----- GIVEN PASSAGE
This mapping approach misses a fourth dimension which are research institutions that play an important

role in innovation systems as mentioned in the recent literature: The innovation ecosystem comprises two

distinct, but largely separated economies, the research economy, which is driven by fundamental research,

and the commercial economy, which is driven by the marketplace (Oh et al., 2016, p. 1).

Finally there are startup ecosystem mapping approaches that are dynamic and allow the user to apply

selection criteria. One such example has been done in the SCALE(UP) Alps partner region Austria. This map

was developed by the Austrianstartups organization. It is available in two different versions. Looking at the

front end it uses different symbols representing different institutions of the ecosystem. Moreover it allows

a dynamic approach as the user can add information to this map and also search for existing institutions in

this ecosystem. This could be used as a Start-up Ecosystem Canvas model for the whole project area for

three main reasons:

1. It is a dynamic approach and the map is easy to update.

2. It represents the Ecosystem with all its offers.

3. It relates to a map as you can zoom in and zoom out and therefore creates an overview of density

of activities around certain regions (e.g. for Austria – Vienna, for Germany – Munich). This also

allows to see where the impact hubs for Scaleups are located within the partner regions.
----------
----- GIVEN ENTRIES
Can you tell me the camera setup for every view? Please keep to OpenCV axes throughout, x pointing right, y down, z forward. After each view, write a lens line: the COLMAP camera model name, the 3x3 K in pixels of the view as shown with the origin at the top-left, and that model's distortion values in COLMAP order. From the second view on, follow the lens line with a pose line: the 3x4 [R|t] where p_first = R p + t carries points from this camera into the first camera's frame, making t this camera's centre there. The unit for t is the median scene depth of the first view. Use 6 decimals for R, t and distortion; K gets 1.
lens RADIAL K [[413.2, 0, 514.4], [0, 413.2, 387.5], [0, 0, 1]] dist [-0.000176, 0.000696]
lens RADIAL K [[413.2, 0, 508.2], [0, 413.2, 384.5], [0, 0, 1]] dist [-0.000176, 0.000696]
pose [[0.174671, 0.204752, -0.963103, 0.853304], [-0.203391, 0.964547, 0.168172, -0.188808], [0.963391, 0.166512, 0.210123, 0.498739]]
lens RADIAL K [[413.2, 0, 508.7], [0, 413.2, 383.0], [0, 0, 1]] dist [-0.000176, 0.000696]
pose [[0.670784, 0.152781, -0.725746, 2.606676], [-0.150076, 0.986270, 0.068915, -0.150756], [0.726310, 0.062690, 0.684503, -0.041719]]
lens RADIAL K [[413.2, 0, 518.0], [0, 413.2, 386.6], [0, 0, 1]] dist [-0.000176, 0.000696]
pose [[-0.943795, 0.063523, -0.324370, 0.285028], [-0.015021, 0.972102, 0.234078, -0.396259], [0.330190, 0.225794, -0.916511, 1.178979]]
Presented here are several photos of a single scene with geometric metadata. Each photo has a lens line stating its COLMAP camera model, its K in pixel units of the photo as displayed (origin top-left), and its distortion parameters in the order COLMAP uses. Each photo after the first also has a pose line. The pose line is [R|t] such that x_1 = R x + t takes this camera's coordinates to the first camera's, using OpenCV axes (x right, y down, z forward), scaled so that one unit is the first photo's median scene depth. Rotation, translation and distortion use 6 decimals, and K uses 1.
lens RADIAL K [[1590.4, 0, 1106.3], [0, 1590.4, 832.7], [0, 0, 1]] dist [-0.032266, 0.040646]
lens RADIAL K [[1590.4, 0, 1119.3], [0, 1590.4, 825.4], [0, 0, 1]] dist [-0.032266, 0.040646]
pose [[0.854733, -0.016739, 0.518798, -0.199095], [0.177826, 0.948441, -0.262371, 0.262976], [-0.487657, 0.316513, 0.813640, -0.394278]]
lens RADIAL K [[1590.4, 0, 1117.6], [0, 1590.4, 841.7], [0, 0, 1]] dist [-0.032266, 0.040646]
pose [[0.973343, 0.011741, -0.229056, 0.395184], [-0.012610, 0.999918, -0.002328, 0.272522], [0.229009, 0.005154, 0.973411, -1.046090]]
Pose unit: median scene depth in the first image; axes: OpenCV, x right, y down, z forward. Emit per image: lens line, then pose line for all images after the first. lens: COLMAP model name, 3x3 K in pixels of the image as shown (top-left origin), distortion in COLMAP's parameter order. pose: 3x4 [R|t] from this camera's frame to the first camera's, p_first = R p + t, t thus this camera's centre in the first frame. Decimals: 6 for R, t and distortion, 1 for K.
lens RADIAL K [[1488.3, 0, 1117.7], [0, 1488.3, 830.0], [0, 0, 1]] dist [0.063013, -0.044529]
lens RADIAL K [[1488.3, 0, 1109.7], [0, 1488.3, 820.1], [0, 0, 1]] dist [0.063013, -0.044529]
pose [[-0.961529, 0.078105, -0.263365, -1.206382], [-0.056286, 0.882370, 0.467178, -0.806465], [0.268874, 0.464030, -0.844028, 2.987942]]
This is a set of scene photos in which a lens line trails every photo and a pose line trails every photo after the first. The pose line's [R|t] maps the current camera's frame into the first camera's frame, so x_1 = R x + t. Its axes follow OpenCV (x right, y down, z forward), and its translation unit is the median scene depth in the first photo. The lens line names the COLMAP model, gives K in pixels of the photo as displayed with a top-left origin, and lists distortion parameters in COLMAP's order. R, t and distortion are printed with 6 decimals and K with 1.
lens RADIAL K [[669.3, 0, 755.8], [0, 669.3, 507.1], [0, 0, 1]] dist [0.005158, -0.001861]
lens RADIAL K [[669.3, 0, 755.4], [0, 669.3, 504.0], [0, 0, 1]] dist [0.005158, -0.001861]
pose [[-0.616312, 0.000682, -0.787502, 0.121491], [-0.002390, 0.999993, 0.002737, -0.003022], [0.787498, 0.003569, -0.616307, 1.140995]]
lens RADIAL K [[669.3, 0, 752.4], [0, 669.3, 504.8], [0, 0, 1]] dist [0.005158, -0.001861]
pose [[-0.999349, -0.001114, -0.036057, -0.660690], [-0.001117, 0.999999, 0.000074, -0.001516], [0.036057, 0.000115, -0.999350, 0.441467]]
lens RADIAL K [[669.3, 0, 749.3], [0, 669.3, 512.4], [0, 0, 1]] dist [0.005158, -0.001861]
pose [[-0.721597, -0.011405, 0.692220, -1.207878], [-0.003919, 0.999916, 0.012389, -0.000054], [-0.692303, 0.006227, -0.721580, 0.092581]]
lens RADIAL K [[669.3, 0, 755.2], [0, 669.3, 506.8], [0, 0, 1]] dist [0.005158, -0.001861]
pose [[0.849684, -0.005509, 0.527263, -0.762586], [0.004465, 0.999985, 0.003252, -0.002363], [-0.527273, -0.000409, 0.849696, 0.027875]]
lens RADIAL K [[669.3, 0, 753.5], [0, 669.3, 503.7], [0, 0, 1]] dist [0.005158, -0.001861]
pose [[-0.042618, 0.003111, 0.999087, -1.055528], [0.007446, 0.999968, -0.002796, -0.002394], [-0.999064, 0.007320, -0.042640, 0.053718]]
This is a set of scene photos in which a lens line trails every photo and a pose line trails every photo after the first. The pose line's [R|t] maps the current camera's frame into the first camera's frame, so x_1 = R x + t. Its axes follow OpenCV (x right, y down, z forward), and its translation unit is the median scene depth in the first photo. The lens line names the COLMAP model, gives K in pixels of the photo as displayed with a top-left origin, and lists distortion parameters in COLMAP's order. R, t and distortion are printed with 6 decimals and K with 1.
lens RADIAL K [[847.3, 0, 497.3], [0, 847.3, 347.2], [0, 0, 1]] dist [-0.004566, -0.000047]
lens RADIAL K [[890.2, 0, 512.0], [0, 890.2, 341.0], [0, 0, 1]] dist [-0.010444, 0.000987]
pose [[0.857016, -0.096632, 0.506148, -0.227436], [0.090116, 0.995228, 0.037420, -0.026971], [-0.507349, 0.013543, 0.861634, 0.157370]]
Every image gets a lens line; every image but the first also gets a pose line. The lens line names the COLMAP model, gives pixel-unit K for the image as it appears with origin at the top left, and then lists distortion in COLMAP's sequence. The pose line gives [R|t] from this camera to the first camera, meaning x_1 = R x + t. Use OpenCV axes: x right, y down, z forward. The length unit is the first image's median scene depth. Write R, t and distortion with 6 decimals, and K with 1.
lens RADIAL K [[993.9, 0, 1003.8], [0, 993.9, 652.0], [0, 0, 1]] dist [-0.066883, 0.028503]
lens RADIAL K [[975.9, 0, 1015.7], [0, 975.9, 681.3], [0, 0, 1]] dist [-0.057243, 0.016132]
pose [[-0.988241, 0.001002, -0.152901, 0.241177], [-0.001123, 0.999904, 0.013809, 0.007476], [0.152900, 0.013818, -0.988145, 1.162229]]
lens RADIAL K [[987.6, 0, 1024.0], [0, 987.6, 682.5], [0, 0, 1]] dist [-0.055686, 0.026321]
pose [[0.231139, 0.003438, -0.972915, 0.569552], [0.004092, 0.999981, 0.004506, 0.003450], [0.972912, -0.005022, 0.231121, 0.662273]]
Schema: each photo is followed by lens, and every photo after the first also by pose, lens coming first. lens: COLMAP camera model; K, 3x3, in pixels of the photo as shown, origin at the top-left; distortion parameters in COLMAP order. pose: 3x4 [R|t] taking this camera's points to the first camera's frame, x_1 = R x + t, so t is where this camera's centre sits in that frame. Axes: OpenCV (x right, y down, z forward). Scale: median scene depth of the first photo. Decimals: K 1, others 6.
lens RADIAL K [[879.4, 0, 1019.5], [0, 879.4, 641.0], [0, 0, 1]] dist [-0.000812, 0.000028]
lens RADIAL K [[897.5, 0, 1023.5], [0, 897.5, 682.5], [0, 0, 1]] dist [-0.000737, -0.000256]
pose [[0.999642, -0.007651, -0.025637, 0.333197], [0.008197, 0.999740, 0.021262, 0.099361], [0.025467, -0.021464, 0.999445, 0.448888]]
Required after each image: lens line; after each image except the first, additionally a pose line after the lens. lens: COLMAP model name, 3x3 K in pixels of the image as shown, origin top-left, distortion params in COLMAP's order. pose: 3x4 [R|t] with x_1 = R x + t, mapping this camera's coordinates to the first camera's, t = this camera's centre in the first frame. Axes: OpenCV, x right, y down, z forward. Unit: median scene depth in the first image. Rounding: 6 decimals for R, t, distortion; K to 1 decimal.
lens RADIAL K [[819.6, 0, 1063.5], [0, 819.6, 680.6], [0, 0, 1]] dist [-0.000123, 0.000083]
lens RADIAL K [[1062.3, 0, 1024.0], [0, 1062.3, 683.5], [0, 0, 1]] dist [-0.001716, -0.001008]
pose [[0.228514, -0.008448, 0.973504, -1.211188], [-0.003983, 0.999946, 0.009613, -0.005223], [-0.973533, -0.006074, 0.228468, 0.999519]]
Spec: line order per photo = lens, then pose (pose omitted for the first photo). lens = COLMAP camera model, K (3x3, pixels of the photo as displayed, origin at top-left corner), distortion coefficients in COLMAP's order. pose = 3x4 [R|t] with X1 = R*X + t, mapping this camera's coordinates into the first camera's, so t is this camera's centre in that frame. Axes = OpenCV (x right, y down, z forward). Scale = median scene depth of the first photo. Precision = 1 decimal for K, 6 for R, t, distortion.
----------
» PROBLEM STATEMENT
According to the startup ecosystem mapping passage, which organization developed the dynamic map for Austria?

» TASK SOLUTION
The Austrianstartups organization.